We sat down with John Sapp, CISO at Texas Mutual, at RSA 2026. Sapp runs dual managed services to triage alerts down to true positives. Once the noise is gone, his analysts need to investigate fast. That's where Mallory fits: a force multiplier for the deep investigation work that follows triage.
Triage: Two Managed Services, One Goal
Sapp runs what he calls a "cyber-resilient SOC play" built on two managed services working in parallel: a product-oriented SOC focused on endpoint telemetry and a services-oriented SOC correlating logs from across the environment.
Alerts get escalated from two independent paths. The dual approach measurably reduces alert fatigue and produces a high rate of true positives, which is the whole point: his analysts only spend time on things that actually warrant investigation.
After Triage: Where Mallory Fits
Once his SOC has triaged alerts down to true positives, the next question is: what is this threat, who's behind it, and are we affected? That investigation work needs to happen fast. Attackers are AI-enabled now. They get in, get out, and disappear.
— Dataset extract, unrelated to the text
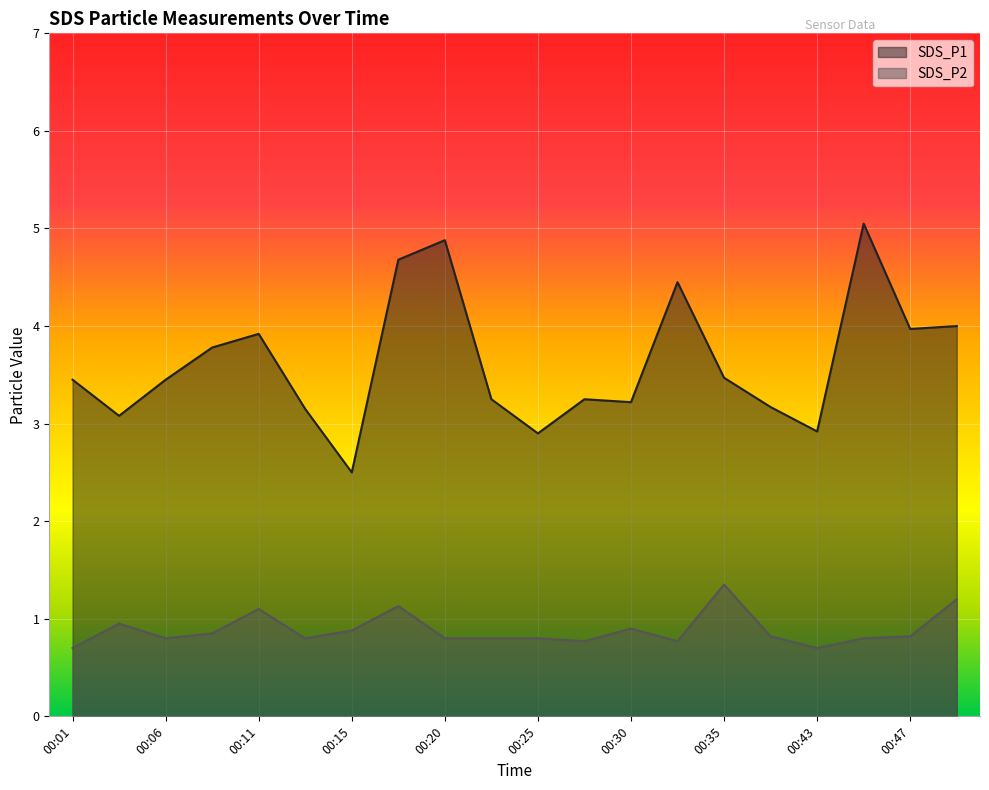

Reading left to right, list all the values displayed in this chart.

SDS_P1: 00:01=3.5	00:03=3.1	00:06=3.5	00:08=3.8	00:11=3.9	00:13=3.1	00:15=2.5	00:18=4.7	00:20=4.9	00:23=3.2	00:25=2.9	00:28=3.2	00:30=3.2	00:33=4.5	00:35=3.5	00:38=3.2	00:43=2.9	00:45=5.0	00:47=4.0	00:50=4.0
SDS_P2: 00:01=0.7	00:03=0.9	00:06=0.8	00:08=0.8	00:11=1.1	00:13=0.8	00:15=0.9	00:18=1.1	00:20=0.8	00:23=0.8	00:25=0.8	00:28=0.8	00:30=0.9	00:33=0.8	00:35=1.4	00:38=0.8	00:43=0.7	00:45=0.8	00:47=0.8	00:50=1.2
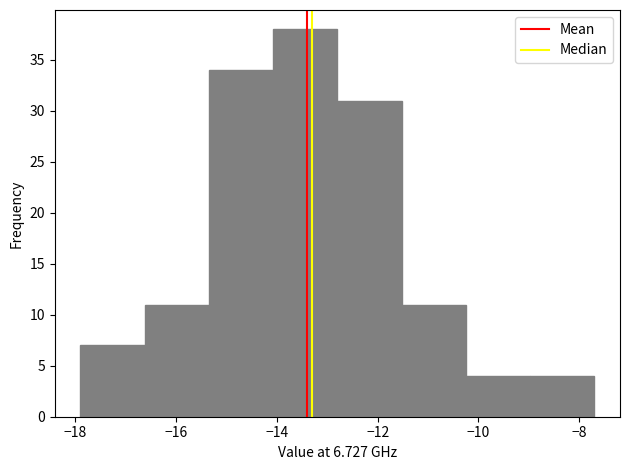

Over which range of the x-axis is the bar tallest?

-14.0 to -12.8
Sapp's benchmark is five minutes to determine if you're affected, as events unfold in real time.
"That's where I think Mallory comes into play, the cyber threat intel that really will help us get to the answer to be able to respond and remediate within a reasonable timeframe."
Mallory is the force multiplier that enables his analysts to go deep on investigations, get to answers, and respond before the window closes.